=== GIVEN INFORMATION ===
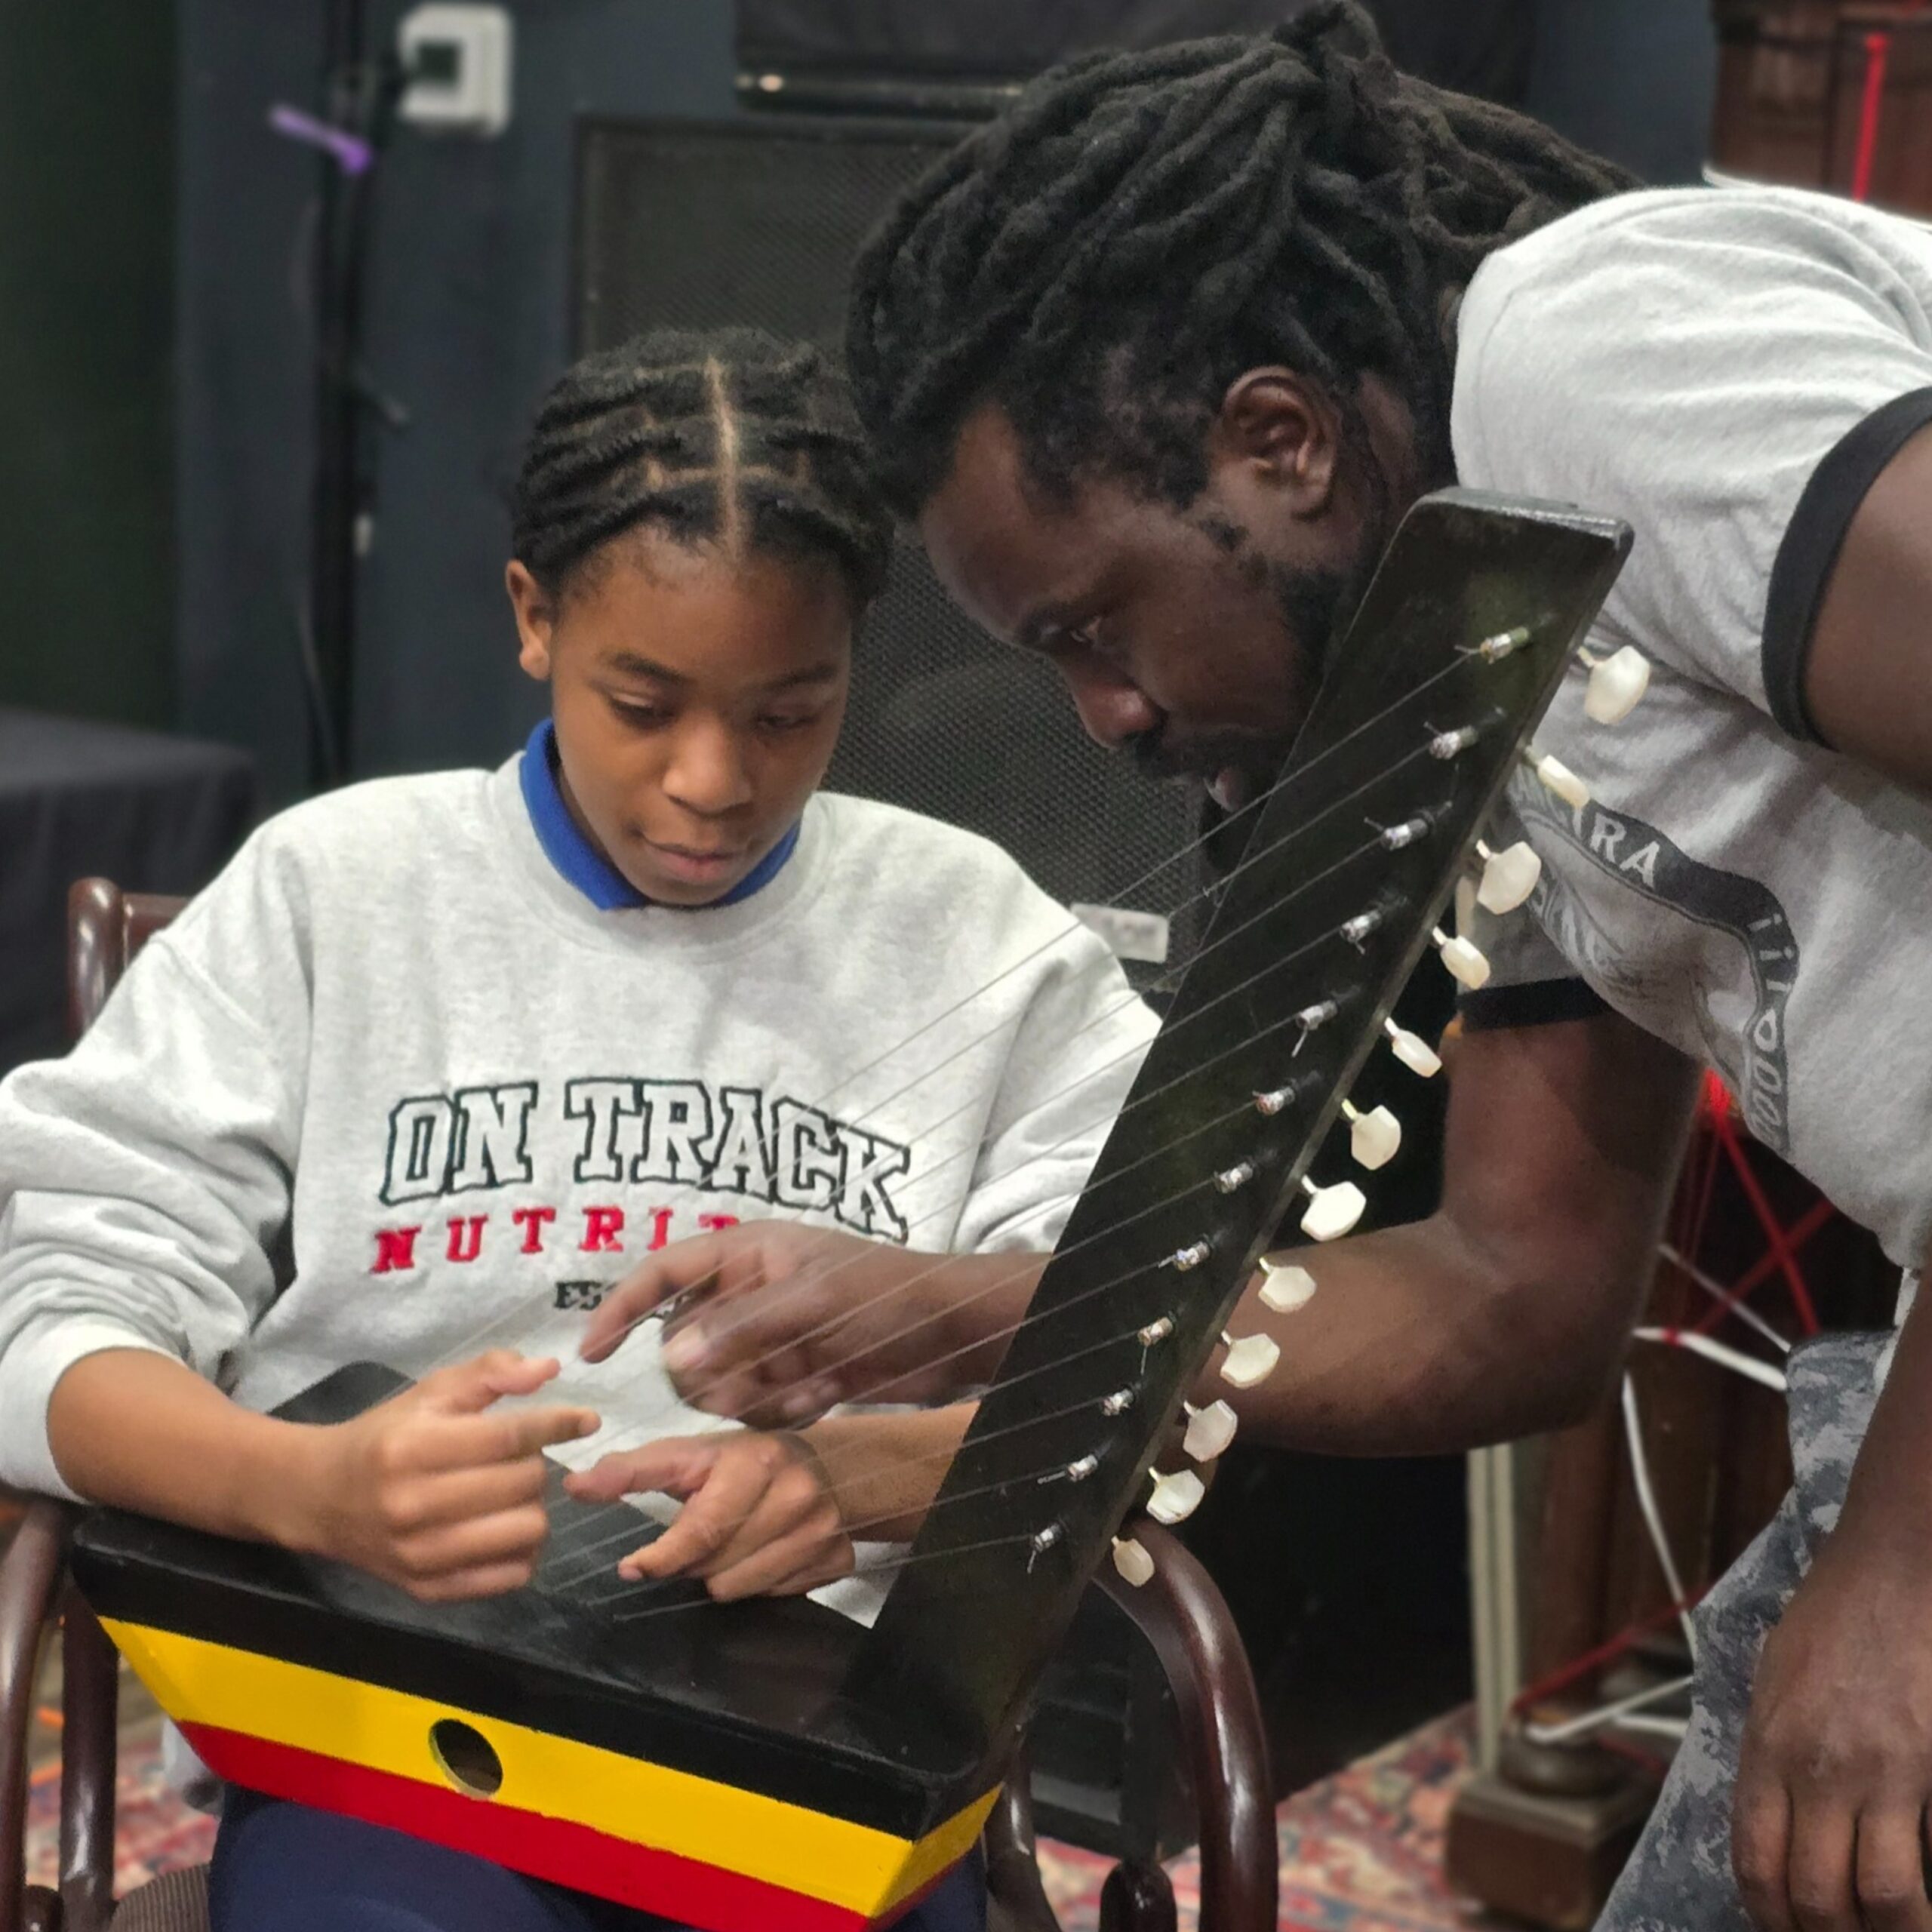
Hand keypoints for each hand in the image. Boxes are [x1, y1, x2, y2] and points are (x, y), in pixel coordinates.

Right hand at [289, 1350, 597, 1601]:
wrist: (319, 1497)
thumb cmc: (385, 1436)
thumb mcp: (430, 1392)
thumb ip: (490, 1373)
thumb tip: (548, 1369)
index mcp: (413, 1448)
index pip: (509, 1437)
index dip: (557, 1424)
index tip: (585, 1419)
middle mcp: (415, 1505)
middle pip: (524, 1483)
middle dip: (535, 1463)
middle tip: (519, 1457)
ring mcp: (421, 1556)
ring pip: (526, 1531)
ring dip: (533, 1507)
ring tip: (511, 1493)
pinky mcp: (429, 1591)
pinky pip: (511, 1576)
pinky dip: (522, 1550)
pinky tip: (504, 1527)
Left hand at [562, 1430, 851, 1599]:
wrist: (827, 1465)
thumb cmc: (742, 1461)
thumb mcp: (688, 1454)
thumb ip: (631, 1470)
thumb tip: (575, 1485)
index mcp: (756, 1461)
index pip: (703, 1528)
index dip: (662, 1556)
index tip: (633, 1566)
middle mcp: (797, 1493)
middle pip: (717, 1567)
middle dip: (694, 1562)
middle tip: (699, 1539)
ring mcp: (824, 1530)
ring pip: (742, 1589)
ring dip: (724, 1576)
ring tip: (731, 1546)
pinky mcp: (840, 1560)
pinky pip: (778, 1597)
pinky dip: (762, 1583)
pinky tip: (765, 1553)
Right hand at [578, 1220, 1035, 1425]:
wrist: (954, 1333)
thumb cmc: (886, 1296)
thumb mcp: (812, 1303)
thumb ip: (739, 1329)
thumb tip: (668, 1359)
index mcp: (746, 1253)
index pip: (662, 1272)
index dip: (620, 1309)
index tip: (590, 1354)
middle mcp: (750, 1293)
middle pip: (685, 1344)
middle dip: (714, 1372)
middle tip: (759, 1379)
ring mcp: (771, 1337)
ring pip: (718, 1383)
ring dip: (753, 1396)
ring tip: (806, 1383)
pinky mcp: (795, 1374)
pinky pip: (756, 1406)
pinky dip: (783, 1409)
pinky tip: (825, 1396)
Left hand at [1734, 1535, 1931, 1931]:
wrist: (1892, 1571)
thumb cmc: (1832, 1617)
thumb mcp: (1775, 1681)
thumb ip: (1773, 1750)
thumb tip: (1778, 1816)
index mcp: (1766, 1747)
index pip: (1754, 1860)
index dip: (1769, 1915)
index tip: (1784, 1931)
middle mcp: (1812, 1770)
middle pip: (1811, 1894)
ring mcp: (1875, 1774)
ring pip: (1876, 1897)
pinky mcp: (1925, 1772)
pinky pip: (1917, 1859)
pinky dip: (1921, 1902)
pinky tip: (1922, 1910)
===
WHAT IS BEING ASKED:
Scan the data for the word "hand" and copy every line where it shows up.

RESULT FOR THIS EXERCISE:
Hand keypoints for each hand in the image. Boxes are [x1, y1, x2, y2] and points are (x, y), in pixel coordinates.
Right hand at [289, 1350, 597, 1601]:
Left hand at [562, 1430, 851, 1599]:
Right hand at [578, 1220, 1035, 1425]:
Left hand at [1734, 1535, 1931, 1931]:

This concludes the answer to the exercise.